How to complete this task -> Keep every line of the data below that has the string "down" and present those lines.

Material provided ->
● ● ●
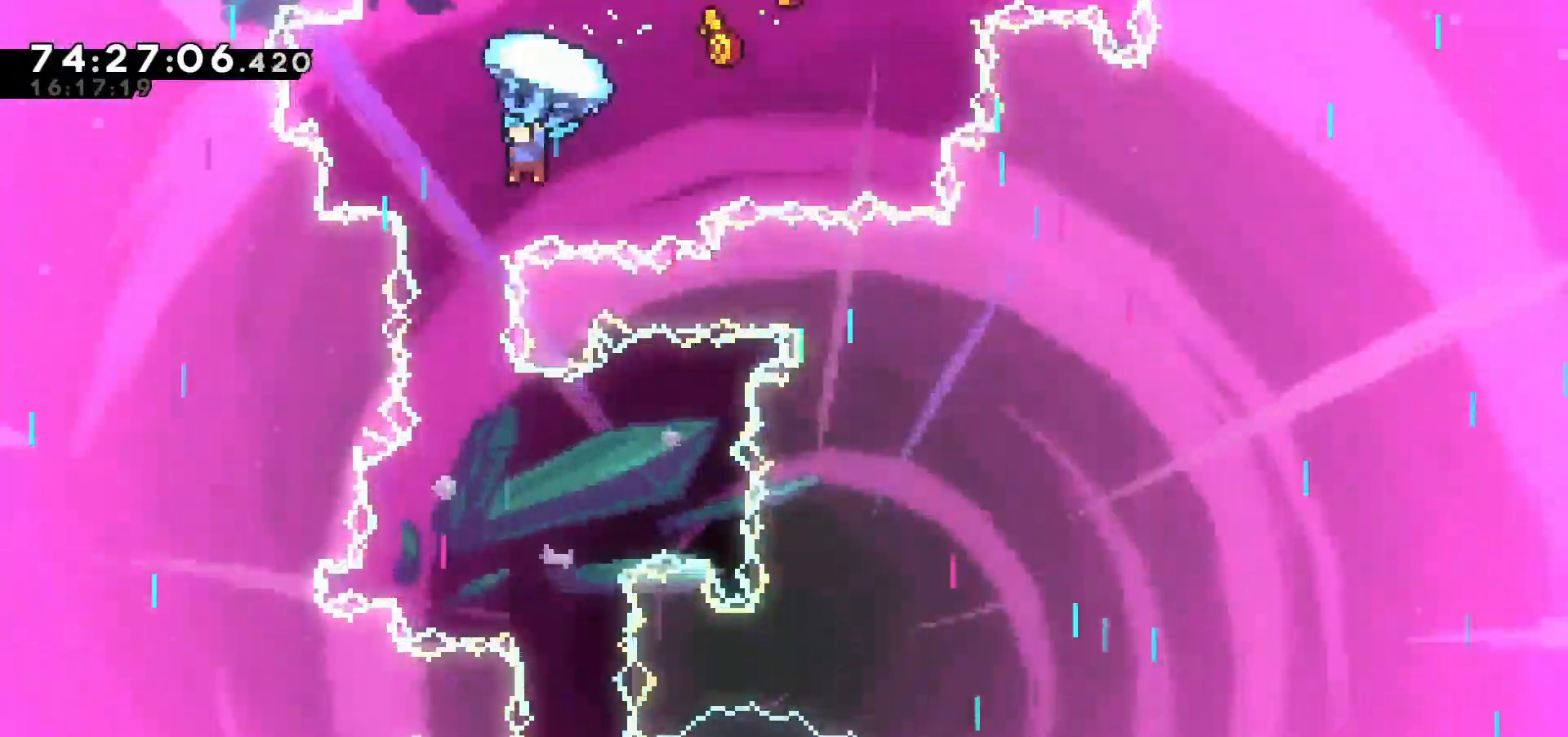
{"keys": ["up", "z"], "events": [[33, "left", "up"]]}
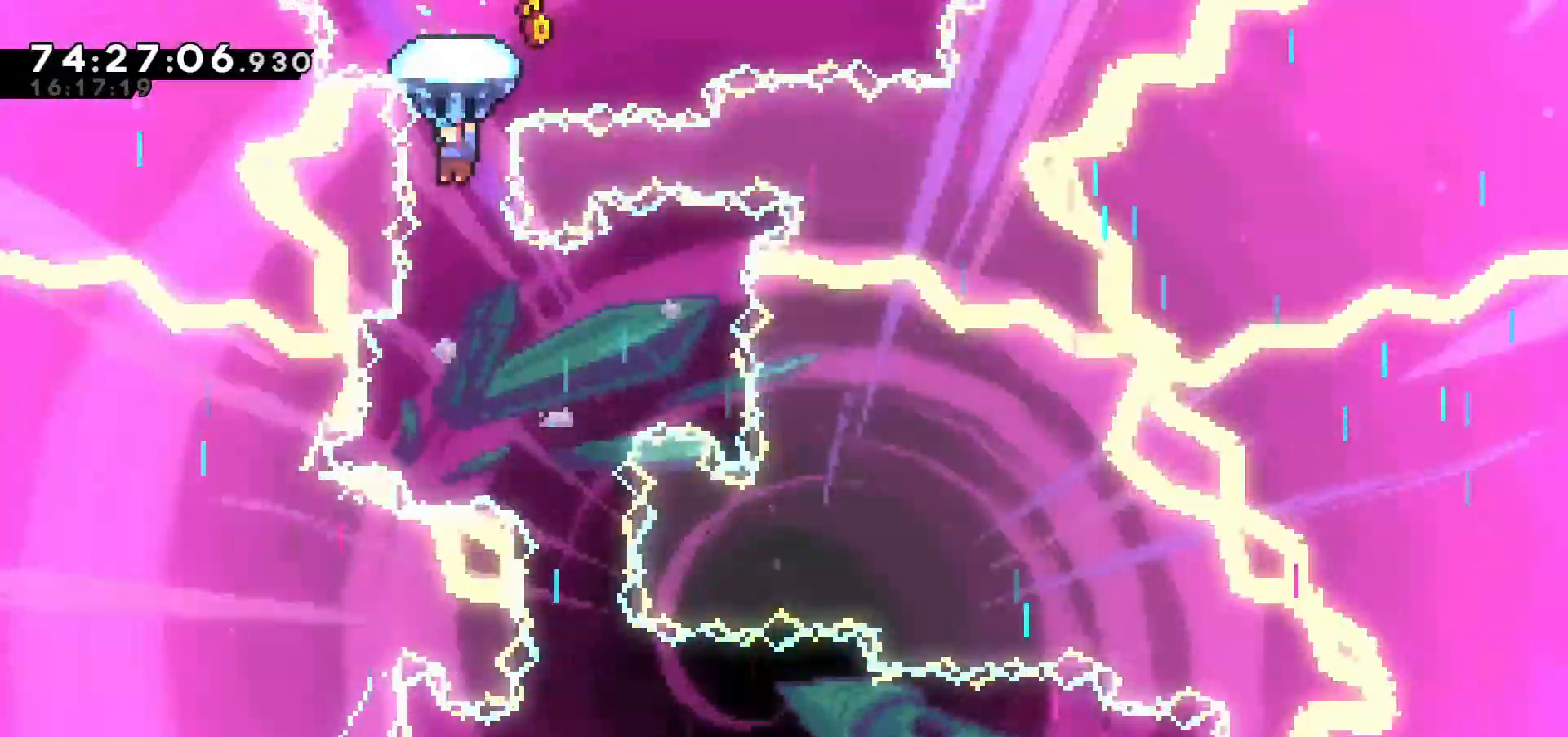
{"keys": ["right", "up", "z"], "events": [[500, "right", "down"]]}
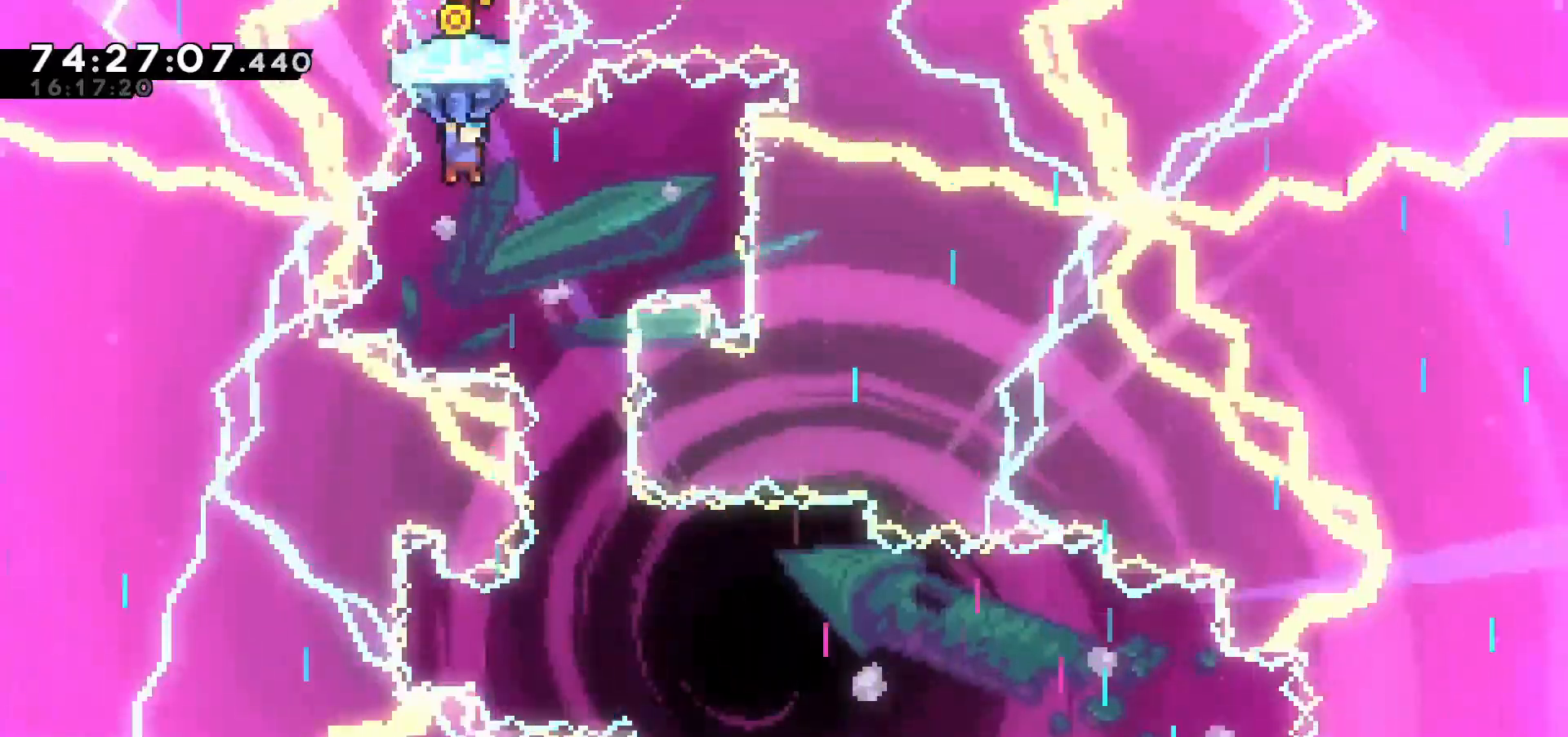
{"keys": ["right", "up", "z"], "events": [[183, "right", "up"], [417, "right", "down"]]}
● ● ●
Solution below ->
{"keys": ["right", "up", "z"], "events": [[500, "right", "down"]]}
{"keys": ["right", "up", "z"], "events": [[183, "right", "up"], [417, "right", "down"]]}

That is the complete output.